Mario Rapisarda (cambiò il cognome in Rapisardi, in omaggio a uno dei suoi autori preferiti, Leopardi) nacque a Catania il 25 febbraio 1844.
Studiò dai Gesuiti e, oltre ad amare la letteratura e la storia, suonava discretamente il violino e coltivava la pittura.
Nel ’59 esordiva con l’Ode a Sant’Agata, vergine e martire catanese. Lettore appassionato di Alfieri, Monti, Foscolo, Leopardi e di vari autori risorgimentali, scrisse, ancora adolescente, un Inno di guerra agli Italiani e l’incompiuto poemetto Dione, nella cui prefazione esalta le battaglie di Solferino, Palestro e Magenta, partecipando così all’atmosfera politica di quei mesi, che pose fine alla monarchia borbonica.

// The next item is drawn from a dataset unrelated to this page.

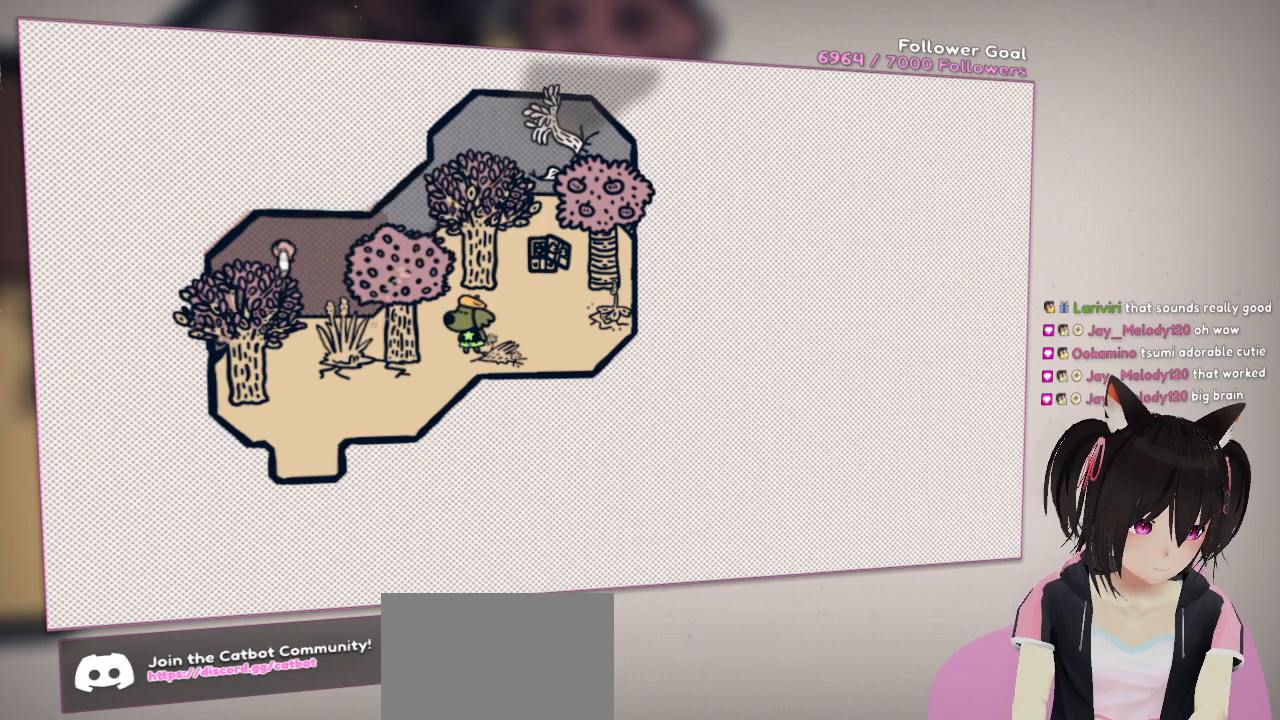
{"buttons": ["R2"], "left_stick": "center", "right_stick": "center", "events": []}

Per accontentare il padre, frequenta un corso di giurisprudenza, ma non giungerà a laurearsi. Invece lo interessa moltissimo lo studio dei classici greci e latini, che gli suggeriscono le prime traduzioni, le ricerche filologiche e filosofiche di carattere positivistico. Frutto di questo periodo formativo il poemetto Fausta e Crispo e i Canti.

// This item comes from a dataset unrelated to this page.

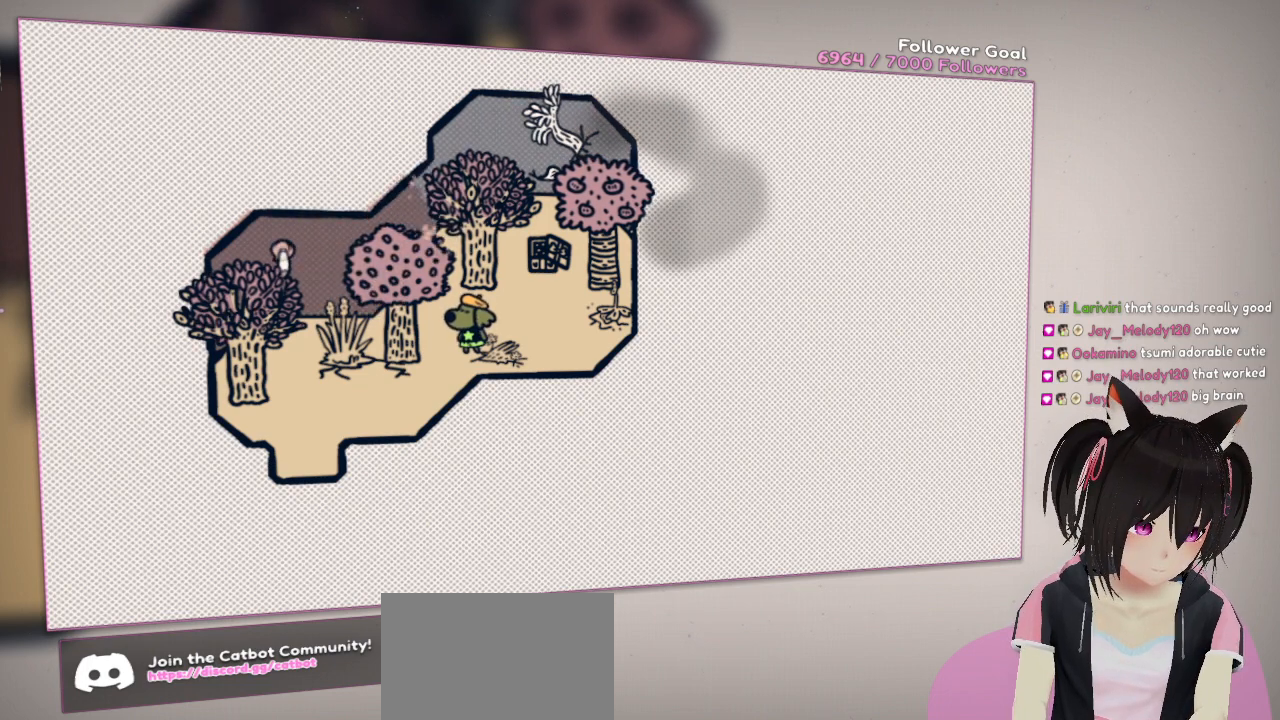
{"buttons": ["R2"], "left_stick": "center", "right_stick": "center", "events": []}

Nel ’65 parte per Firenze, allora capitale del Regno, per il centenario della nascita di Dante e qui, in un clima acceso da fermenti mazziniani e repubblicani, stringe amicizia coi poeti Dall’Ongaro, Prati, Aleardi, Fusinato, Maffei, col dotto Pietro Fanfani, con l’orientalista De Gubernatis e con altri importanti artisti e intellettuali.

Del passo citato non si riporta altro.